Extracted records Start Marker

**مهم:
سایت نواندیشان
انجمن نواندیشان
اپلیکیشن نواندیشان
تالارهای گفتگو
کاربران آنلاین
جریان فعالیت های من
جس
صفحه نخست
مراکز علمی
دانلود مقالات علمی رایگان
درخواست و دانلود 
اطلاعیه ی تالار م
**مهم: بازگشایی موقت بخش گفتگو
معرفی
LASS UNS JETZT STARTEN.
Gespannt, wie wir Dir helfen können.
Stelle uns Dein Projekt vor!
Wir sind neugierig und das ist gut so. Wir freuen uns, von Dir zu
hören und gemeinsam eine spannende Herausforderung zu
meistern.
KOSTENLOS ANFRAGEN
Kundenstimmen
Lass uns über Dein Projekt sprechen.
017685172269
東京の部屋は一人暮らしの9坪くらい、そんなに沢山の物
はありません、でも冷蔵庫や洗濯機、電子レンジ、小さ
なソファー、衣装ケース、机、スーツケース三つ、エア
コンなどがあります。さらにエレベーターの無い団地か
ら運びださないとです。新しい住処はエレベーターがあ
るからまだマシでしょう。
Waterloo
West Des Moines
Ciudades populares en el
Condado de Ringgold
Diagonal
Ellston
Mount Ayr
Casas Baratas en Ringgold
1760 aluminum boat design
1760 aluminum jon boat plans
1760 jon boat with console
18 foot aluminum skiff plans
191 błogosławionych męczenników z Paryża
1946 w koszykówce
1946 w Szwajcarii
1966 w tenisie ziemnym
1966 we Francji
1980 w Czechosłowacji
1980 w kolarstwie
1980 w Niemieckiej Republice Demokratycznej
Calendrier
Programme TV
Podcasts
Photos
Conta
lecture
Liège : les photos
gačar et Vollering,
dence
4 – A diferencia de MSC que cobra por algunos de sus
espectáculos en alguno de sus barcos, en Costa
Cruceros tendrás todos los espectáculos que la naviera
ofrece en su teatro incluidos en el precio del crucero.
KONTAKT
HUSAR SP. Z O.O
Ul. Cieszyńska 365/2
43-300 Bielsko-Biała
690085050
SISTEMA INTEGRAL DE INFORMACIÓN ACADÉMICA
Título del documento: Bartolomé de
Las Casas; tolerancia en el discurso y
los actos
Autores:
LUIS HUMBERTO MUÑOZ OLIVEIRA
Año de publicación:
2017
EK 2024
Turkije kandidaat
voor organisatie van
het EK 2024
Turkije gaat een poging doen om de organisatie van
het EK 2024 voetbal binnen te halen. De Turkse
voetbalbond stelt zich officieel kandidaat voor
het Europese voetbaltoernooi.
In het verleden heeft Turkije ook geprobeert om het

Extracted records End Marker

- _Job_: An exact repeat of all the records is required.

- _Result_:
**مهم:
سایت نواندیشان
انجمن نواندیشان
اپلیکیشن نواندیشان
تالارهای گفتگو
کاربران آنلاین
جریان فعالیت های من
جس
صفحه نخست
مراکز علمی
دانلود مقالات علمی رایگان
درخواست و دانلود 
اطلاعیه ی تالار م
**مهم: بازگشایی موقت بخش گفتگو
معرفی
LASS UNS JETZT STARTEN.
Gespannt, wie wir Dir helfen können.
Stelle uns Dein Projekt vor!
Wir sind neugierig und das ist gut so. Wir freuen uns, von Dir zu
hören und gemeinsam eine spannende Herausforderung zu
meistern.
KOSTENLOS ANFRAGEN
Kundenstimmen
Lass uns über Dein Projekt sprechen.
017685172269
東京の部屋は一人暮らしの9坪くらい、そんなに沢山の物
はありません、でも冷蔵庫や洗濯機、電子レンジ、小さ
なソファー、衣装ケース、机、スーツケース三つ、エア
コンなどがあります。さらにエレベーターの無い団地か
ら運びださないとです。新しい住処はエレベーターがあ
るからまだマシでしょう。
Waterloo
West Des Moines
Ciudades populares en el
Condado de Ringgold
Diagonal
Ellston
Mount Ayr
Casas Baratas en Ringgold
1760 aluminum boat design
1760 aluminum jon boat plans
1760 jon boat with console
18 foot aluminum skiff plans
191 błogosławionych męczenników z Paryża
1946 w koszykówce
1946 w Szwajcarii
1966 w tenisie ziemnym
1966 we Francji
1980 w Czechosłowacji
1980 w kolarstwie
1980 w Niemieckiej Republice Demokratycznej
Calendrier
Programme TV
Podcasts
Photos
Conta
lecture
Liège : les photos
gačar et Vollering,
dence
4 – A diferencia de MSC que cobra por algunos de sus
espectáculos en alguno de sus barcos, en Costa
Cruceros tendrás todos los espectáculos que la naviera
ofrece en su teatro incluidos en el precio del crucero.
KONTAKT
HUSAR SP. Z O.O
Ul. Cieszyńska 365/2
43-300 Bielsko-Biała
690085050
SISTEMA INTEGRAL DE INFORMACIÓN ACADÉMICA
Título del documento: Bartolomé de
Las Casas; tolerancia en el discurso y
los actos
Autores:
LUIS HUMBERTO MUÑOZ OLIVEIRA
Año de publicación:
2017
EK 2024
Turkije kandidaat
voor organisatie van
het EK 2024
Turkije gaat een poging doen om de organisatie van
het EK 2024 voetbal binnen te halen. De Turkse
voetbalbond stelt zich officieel kandidaat voor
het Europese voetbaltoernooi.
In het verleden heeft Turkije ook geprobeert om het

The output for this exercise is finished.